### To do
Word for word, transcribe the data below from the line with "the other target." to the line with "dictionary, having the", keeping both of those lines.

### Information supplied

------------------------------------------------------------------------

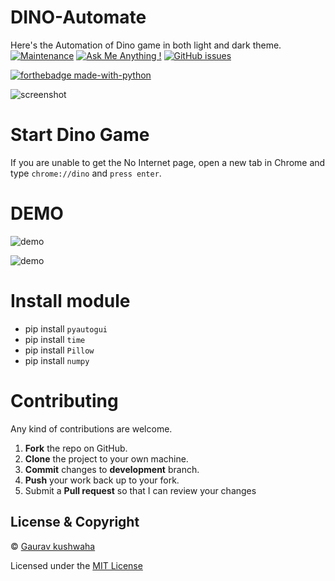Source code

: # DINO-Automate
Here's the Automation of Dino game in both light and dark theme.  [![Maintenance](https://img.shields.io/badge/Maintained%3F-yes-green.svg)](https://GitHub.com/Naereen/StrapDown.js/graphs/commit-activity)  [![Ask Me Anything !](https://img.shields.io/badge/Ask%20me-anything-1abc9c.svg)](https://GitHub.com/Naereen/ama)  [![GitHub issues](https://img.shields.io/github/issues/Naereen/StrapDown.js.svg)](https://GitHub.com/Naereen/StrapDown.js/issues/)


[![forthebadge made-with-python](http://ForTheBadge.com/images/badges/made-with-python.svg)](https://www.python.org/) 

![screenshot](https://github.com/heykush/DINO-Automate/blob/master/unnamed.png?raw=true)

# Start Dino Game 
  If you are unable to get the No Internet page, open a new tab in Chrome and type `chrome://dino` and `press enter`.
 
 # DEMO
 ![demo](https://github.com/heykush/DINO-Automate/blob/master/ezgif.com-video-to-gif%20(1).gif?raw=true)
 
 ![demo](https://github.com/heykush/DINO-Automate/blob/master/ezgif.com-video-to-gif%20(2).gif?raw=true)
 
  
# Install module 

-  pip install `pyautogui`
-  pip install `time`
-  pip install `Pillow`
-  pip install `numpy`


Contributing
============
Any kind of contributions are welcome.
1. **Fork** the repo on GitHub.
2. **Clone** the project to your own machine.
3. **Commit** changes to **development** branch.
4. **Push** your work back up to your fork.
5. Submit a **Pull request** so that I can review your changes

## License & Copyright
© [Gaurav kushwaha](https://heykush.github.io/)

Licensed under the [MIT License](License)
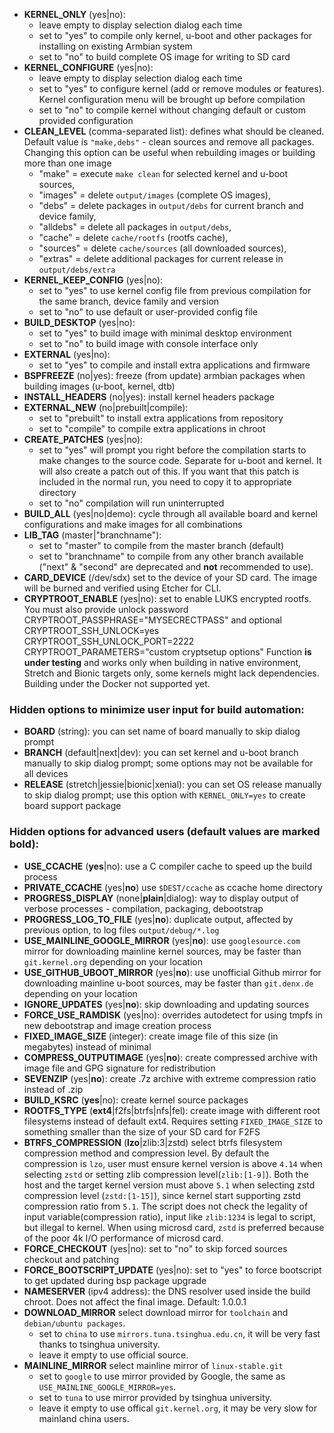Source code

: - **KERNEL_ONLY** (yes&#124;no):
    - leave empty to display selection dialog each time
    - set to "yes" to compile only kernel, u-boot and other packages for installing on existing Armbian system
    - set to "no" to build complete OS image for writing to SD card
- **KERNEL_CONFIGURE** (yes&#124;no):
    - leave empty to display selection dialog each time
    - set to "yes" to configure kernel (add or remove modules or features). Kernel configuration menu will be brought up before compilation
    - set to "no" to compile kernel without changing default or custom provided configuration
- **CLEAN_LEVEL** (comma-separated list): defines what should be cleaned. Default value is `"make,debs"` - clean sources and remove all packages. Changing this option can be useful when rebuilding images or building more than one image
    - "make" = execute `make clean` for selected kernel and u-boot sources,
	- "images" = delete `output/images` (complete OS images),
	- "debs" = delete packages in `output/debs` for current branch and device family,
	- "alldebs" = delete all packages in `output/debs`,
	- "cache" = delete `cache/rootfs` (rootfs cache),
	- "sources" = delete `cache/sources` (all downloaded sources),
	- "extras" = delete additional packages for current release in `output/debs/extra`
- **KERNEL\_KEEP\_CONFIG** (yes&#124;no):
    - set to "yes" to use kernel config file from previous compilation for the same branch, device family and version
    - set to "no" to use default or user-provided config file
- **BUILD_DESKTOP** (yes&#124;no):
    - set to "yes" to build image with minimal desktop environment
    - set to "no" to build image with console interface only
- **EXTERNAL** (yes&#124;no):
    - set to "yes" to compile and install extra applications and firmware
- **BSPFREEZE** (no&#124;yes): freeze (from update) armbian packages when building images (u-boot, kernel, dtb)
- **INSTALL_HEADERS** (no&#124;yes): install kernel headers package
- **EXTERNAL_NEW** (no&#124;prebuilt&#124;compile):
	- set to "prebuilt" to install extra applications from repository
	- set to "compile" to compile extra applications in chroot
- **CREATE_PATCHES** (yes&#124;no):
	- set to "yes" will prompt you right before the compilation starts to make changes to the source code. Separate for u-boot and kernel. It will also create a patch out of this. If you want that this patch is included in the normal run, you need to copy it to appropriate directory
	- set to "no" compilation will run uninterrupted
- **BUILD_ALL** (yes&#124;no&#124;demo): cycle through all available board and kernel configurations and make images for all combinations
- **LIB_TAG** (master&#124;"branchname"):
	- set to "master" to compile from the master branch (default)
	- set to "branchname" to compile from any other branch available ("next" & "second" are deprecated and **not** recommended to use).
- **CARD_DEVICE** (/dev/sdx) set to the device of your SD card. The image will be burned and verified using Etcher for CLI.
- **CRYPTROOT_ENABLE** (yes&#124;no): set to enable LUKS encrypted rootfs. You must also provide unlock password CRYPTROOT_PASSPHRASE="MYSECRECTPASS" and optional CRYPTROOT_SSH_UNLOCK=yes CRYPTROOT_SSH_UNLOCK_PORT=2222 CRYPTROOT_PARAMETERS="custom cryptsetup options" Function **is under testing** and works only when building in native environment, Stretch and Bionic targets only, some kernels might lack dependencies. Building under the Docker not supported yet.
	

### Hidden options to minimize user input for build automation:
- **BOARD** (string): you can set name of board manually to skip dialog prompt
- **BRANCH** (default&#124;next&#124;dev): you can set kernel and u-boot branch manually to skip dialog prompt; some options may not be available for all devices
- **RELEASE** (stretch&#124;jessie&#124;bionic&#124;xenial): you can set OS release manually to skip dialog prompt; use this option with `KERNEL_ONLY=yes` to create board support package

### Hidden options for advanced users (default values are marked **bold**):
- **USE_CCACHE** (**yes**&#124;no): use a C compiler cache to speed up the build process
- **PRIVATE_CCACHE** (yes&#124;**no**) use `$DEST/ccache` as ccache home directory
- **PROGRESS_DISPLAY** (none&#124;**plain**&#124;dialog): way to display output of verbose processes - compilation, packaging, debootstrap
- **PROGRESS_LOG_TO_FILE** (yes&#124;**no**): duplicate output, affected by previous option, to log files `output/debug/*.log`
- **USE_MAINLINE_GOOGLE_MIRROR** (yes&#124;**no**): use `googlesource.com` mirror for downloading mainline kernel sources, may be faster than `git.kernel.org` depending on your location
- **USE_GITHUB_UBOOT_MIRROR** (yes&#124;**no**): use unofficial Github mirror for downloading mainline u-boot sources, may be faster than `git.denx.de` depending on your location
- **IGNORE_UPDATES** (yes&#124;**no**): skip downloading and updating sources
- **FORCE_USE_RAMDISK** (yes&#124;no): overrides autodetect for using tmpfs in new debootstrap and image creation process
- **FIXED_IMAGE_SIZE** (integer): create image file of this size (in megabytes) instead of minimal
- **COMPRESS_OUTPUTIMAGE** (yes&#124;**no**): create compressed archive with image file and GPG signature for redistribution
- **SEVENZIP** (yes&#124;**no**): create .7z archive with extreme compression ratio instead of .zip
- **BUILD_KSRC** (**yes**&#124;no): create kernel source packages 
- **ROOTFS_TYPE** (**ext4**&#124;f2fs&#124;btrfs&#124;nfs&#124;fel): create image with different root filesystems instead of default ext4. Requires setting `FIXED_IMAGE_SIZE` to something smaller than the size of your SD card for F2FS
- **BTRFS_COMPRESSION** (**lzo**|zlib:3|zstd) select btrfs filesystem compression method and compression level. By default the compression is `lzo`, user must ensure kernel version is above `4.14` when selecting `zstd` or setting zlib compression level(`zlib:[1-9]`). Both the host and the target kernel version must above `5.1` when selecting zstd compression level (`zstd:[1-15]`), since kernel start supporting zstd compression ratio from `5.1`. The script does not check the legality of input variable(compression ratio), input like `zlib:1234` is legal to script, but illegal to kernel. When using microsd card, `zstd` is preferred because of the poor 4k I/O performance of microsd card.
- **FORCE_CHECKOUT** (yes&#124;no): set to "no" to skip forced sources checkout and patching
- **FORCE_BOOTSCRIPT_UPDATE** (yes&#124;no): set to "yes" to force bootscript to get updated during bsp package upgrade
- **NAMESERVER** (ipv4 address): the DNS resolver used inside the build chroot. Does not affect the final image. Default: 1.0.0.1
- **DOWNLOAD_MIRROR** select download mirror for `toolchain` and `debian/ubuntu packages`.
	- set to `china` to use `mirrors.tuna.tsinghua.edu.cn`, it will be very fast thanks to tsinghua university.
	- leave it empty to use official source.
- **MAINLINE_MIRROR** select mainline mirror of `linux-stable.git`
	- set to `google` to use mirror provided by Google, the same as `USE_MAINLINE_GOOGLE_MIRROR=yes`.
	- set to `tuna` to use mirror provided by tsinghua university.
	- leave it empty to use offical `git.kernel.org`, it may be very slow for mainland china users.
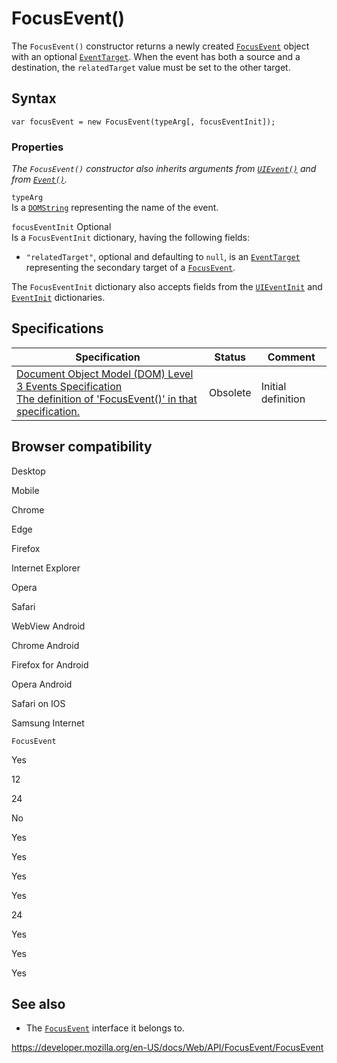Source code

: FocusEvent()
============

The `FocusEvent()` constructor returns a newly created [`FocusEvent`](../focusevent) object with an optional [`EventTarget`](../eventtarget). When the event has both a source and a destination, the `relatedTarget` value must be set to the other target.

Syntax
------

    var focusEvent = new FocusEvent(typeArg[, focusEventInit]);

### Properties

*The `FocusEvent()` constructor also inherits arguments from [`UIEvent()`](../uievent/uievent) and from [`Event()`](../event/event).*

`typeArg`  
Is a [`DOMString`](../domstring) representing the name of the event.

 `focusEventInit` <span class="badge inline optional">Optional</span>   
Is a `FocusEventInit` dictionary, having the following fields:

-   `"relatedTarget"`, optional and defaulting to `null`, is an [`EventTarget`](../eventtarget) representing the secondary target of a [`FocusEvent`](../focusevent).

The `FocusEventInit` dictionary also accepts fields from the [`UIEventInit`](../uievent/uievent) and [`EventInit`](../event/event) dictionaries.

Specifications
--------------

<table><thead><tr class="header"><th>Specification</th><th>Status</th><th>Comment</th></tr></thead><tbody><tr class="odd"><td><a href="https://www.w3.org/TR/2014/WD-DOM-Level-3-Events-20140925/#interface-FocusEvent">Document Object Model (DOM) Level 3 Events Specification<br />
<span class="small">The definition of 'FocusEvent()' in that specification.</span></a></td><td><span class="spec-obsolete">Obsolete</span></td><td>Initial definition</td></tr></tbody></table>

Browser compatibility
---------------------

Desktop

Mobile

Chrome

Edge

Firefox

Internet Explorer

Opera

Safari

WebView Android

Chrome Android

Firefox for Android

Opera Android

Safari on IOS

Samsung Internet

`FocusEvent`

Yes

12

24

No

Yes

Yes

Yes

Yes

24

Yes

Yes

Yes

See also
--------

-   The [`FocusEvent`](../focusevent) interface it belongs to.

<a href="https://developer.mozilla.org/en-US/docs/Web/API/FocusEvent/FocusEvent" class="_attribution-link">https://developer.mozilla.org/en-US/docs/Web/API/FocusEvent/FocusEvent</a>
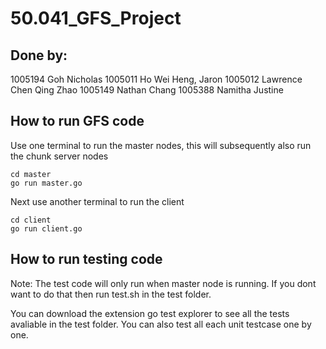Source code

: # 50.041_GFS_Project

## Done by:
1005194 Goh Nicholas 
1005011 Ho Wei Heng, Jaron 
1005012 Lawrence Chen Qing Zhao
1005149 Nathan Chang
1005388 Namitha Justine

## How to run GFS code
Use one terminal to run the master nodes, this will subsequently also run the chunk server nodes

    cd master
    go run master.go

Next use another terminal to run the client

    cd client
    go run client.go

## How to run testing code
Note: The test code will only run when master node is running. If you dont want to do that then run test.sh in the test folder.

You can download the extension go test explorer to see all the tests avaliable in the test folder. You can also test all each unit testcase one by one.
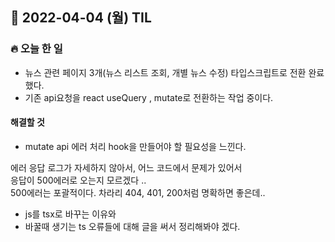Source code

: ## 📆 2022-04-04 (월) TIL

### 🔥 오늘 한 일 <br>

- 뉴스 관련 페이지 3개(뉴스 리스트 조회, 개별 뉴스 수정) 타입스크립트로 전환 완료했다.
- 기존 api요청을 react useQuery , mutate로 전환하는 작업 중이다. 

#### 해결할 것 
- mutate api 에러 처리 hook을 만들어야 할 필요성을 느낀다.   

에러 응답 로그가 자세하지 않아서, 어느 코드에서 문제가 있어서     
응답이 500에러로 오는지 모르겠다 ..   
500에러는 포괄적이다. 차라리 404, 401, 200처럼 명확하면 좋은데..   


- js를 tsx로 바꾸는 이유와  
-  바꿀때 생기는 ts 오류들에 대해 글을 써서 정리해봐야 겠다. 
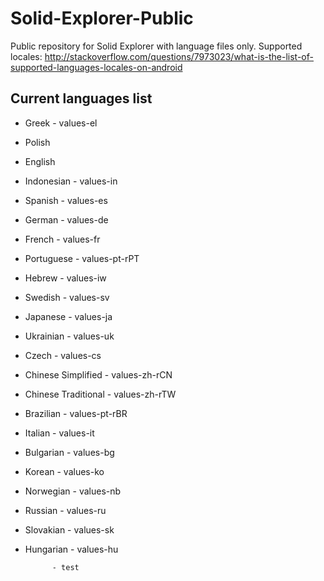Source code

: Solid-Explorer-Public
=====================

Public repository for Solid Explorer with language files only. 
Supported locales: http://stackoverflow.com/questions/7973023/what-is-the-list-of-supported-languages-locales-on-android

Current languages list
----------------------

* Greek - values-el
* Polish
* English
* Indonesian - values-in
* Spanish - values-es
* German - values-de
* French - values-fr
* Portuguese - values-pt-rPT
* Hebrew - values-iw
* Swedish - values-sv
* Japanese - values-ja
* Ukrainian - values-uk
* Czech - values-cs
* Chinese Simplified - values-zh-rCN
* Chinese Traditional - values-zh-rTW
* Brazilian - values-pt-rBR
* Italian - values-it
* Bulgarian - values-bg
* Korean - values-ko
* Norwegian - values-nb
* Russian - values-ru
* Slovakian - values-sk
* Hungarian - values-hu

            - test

------------------------------------------------------------------------

### Answer space
The `FocusEvent()` constructor returns a newly created [`FocusEvent`](../focusevent) object with an optional [`EventTarget`](../eventtarget). When the event has both a source and a destination, the `relatedTarget` value must be set to the other target.

Syntax
------

    var focusEvent = new FocusEvent(typeArg[, focusEventInit]);

### Properties

*The `FocusEvent()` constructor also inherits arguments from [`UIEvent()`](../uievent/uievent) and from [`Event()`](../event/event).*

`typeArg`  
Is a [`DOMString`](../domstring) representing the name of the event.

 `focusEventInit` <span class="badge inline optional">Optional</span>   
Is a `FocusEventInit` dictionary, having the following fields:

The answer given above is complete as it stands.